Dan is doing a great job in the ruins garden tackling all the really hard bits that no one has got around to sorting.  The bank is now a cool place to sit under trees rather than a jungle of weeds.   It is amazing how much work has been done.  Yesterday I took the Finland couple to Whittlesea where they are meeting their next host, but Dan is staying on. This is good because we are getting all sorts of bookings for farm visits and it looks as if it will be a very busy year.

Last week we left our workers in charge and had a day off the farm.  Firstly, we called in at a Garden world, my favourite garden centre and then we went to Mornington to pick up our wool from the place it was being processed. I was surprised at how much there was. The people had sorted it out into 4 colours and washed and carded it ready to be hand spun. The white wool was spun into yarn so that we can go on with dying experiments during the school camps.   We left the wool that was shorn last year down there to be treated.  This year we have grey wool as well as brown, black and white.  I would love to start spinning but there is still too much work in the garden to be done.

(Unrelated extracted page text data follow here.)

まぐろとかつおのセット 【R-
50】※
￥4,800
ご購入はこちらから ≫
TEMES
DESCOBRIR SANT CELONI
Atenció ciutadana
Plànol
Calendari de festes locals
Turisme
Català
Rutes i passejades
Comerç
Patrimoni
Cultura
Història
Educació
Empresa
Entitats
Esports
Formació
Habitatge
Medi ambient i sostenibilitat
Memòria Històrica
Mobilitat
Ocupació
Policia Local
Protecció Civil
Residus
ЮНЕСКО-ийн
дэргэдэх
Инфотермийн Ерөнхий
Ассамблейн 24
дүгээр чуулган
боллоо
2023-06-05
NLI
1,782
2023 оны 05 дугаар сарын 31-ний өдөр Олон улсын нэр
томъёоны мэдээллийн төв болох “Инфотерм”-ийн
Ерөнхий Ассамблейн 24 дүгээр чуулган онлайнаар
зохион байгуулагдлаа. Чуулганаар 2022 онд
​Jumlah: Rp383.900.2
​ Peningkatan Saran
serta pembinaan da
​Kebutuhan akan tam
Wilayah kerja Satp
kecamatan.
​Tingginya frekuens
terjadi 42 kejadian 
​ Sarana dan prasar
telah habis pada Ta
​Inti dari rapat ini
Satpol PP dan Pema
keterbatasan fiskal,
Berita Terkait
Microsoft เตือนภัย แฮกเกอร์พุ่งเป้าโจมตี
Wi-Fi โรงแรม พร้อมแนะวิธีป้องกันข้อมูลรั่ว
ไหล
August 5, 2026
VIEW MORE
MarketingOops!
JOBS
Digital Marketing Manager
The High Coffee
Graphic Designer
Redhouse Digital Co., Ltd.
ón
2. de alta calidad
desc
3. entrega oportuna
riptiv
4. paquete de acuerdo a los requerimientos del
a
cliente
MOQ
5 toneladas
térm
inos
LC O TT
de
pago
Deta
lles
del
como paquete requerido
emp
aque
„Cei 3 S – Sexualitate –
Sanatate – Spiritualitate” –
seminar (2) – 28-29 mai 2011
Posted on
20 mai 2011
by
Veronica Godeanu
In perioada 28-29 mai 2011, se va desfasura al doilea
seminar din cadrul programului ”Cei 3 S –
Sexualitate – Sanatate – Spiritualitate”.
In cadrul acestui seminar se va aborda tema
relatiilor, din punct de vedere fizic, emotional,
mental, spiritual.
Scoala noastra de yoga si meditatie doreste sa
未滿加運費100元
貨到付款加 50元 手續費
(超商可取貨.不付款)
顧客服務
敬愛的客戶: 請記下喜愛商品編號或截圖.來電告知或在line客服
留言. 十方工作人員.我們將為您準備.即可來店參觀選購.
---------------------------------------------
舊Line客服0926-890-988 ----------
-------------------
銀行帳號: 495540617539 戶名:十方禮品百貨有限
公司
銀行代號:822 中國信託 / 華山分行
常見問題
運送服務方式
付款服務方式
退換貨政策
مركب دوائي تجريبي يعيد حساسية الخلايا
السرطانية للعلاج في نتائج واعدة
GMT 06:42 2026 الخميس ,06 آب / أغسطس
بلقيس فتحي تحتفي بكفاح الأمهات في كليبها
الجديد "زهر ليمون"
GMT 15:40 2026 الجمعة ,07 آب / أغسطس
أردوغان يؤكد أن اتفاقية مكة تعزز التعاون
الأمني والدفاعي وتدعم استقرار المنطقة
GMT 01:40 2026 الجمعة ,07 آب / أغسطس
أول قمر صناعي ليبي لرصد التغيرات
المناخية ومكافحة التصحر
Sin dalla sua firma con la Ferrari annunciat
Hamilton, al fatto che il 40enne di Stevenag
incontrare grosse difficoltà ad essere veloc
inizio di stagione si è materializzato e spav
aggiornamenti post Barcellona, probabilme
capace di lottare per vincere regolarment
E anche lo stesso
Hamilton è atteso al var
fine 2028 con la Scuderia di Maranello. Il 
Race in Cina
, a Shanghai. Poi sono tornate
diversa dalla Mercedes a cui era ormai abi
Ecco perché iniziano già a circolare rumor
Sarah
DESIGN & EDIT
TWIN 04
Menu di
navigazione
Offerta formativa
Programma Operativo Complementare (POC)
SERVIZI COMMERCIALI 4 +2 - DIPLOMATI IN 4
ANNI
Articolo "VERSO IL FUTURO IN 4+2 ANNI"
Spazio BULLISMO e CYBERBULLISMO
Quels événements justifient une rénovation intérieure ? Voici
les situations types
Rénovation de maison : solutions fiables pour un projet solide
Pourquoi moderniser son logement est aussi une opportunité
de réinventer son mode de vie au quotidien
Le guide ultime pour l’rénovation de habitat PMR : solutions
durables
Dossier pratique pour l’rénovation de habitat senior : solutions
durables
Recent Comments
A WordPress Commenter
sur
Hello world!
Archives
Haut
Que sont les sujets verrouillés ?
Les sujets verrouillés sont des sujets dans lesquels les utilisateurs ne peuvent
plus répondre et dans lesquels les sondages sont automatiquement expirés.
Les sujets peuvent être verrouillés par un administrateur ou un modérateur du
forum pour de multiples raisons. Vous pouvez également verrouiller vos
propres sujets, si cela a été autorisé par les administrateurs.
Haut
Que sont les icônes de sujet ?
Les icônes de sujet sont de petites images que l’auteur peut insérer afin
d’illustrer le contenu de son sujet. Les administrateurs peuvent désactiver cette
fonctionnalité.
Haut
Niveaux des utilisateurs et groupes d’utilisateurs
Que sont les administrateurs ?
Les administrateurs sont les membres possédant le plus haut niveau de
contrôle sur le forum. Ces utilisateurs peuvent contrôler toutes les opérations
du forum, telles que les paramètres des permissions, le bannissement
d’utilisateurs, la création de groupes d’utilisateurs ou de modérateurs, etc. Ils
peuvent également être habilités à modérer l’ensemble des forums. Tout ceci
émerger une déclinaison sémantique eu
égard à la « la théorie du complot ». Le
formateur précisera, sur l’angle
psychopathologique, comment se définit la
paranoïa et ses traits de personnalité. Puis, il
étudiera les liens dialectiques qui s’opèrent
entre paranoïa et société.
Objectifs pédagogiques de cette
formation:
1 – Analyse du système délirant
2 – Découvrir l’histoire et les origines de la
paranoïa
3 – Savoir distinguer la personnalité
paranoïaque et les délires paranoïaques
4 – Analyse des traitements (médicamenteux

After exchanging our wool Edd and I took the car ferry across the heads to the Bellarine Peninsular where Al lives.   Baby P is still under a year old, but he is now crawling everywhere and getting into things, as babies do.  Al and Pip still have a lot of work to do on their house to get it more liveable, but the new offices Al added for their work spaces look great.  They are both faced with a pale stone and are all that is visible from the road. 

We all went out for an evening meal in a restaurant stuck into the ocean on a jetty.  Luckily, we could sit outside and watch the sun going down which was wonderful.  Less good was the electrical storm that we had to drive through to get home.  I fell asleep as soon as I got in the car so Edd had to do all the work on his own.  Next morning, we were pleased to find that all the animals and plants had been well cared for, it would not have been possible to do this trio without help.  So far, I am totally thrilled with the work away system. We started having Wwoof workers about 19 years ago, but I was worried that we were getting too old to manage this type of help.  We seem to have slotted straight back into the swing without too much hassle.